Dietrich und Markus gehen gleich zu Benedikt, der in der Firmwaregruppe die Kommunikationssoftware betreut. Er hat sie erst selbst kürzlich übernommen und freut sich, dass Markus einen Hinweis auf die Ursache der Probleme geben kann. Zur Lösung wäre jedoch eine grundlegende Überarbeitung des Datenübertragungsprotokolls erforderlich. Da müsste wohl Franz Millhofer, der Chef von Benedikt, mit einbezogen werden.

„Ob der da mitmacht?“, fragt sich Dietrich.

„Wieso?“

„Na, der ist ein bisschen eigenbrötlerisch. Der könnte das als Kritik an seiner Arbeit auffassen.“

„Nun, als Softwareentwickler muss man schon Kritik verkraften können. Aber wofür haben wir einen Chef? Der muss ja auch was zu tun haben.“

Dietrich und Markus tragen ihr Anliegen Kurt Läufer vor. Kurt will ein Meeting mit Franz organisieren, auf dem Markus’ Vorschlag der Überarbeitung des Protokolls diskutiert werden soll.

„Na, der Franz wird dir das um die Ohren hauen“, spöttelt Robert, als er davon erfährt.

„Er wird über kurz oder lang nicht darum herumkommen. So wie das Protokoll jetzt ist, laufen wir jedenfalls immer wieder in Probleme hinein“, meint Markus bestimmt.

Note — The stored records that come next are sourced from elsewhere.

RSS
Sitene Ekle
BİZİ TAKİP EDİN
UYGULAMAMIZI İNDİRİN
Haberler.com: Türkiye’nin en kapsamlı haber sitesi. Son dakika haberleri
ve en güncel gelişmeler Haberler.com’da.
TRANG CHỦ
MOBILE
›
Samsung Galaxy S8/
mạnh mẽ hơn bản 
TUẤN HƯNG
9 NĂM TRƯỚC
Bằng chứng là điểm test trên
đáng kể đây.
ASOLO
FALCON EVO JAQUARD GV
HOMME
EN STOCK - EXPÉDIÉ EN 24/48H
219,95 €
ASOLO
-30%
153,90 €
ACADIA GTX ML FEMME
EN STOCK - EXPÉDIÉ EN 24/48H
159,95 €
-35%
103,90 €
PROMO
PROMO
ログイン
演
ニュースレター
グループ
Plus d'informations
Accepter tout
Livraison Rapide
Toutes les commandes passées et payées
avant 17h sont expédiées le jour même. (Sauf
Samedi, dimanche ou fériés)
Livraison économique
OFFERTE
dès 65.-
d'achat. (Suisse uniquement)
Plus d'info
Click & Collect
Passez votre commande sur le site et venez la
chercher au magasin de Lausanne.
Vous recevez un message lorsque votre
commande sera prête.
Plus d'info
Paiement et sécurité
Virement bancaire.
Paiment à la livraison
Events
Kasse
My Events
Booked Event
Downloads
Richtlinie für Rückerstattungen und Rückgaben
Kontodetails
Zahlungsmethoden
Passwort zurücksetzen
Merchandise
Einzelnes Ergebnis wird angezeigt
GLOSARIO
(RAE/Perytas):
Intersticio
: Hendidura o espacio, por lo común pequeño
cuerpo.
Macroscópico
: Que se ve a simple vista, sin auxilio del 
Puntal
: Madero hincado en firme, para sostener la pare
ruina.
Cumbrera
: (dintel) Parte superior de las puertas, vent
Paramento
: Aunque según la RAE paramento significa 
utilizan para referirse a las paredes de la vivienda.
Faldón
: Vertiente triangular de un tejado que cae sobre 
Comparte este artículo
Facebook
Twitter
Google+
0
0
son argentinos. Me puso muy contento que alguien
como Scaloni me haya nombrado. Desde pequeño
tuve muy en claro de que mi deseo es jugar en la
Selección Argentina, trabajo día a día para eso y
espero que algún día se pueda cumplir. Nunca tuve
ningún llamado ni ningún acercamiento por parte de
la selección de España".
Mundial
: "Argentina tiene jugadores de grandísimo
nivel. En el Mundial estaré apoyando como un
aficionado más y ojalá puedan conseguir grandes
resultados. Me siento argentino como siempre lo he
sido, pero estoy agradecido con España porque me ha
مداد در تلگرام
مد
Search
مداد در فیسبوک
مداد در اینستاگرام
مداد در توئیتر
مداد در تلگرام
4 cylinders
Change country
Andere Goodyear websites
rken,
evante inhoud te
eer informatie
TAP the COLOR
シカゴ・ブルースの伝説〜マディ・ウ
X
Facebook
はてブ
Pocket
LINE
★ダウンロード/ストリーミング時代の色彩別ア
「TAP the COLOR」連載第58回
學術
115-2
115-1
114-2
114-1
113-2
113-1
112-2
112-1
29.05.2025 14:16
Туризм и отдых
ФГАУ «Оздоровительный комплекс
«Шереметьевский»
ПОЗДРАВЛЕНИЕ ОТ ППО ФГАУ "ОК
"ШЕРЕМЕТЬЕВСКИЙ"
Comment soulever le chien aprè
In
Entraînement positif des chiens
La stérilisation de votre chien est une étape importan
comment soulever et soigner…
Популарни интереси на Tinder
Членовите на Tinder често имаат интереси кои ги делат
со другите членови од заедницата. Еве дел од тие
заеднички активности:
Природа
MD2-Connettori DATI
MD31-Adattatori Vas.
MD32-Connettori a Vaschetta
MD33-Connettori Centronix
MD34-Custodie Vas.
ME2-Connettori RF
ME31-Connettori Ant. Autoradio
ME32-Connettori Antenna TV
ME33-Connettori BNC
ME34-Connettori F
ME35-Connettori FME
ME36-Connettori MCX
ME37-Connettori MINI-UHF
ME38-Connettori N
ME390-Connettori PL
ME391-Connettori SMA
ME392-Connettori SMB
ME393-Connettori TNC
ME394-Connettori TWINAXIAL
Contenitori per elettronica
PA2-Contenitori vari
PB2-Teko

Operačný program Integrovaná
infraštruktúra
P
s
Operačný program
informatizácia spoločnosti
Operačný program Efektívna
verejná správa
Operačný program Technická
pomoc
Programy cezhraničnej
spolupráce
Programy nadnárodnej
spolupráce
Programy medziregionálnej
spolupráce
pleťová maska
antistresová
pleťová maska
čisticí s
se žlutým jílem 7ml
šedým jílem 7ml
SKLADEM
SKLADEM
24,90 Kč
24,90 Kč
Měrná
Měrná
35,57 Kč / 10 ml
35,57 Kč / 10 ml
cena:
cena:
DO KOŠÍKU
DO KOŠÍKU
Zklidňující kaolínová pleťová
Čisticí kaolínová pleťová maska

„Aber da sind doch schon Hunderte Geräte beim Kunden, da kann man doch nicht überall die Firmware austauschen.“

„Muss man auch nicht. Das macht man nur, wenn sich ein Kunde beschwert, dass etwas nicht funktioniert. Diese Problemkunden kosten dich viel Zeit, wenn du ihnen keine saubere Lösung anbieten kannst.“

„Aber was ist, wenn du ein Softwareupdate einspielen musst und die Software das neue Protokoll, die Firmware aber das alte fährt?“

„Jedes gute Kommunikationsprotokoll erkennt den Versionsstand seines Gegenübers und fährt je nachdem eine ältere oder eine neuere Protokollversion.“ Markus wundert sich, wie wenig Know-how über Datenkommunikation bei dna-tec vorhanden ist. Die gleiche Frage hatte er vorhin erst Dietrich und danach Benedikt beantworten müssen.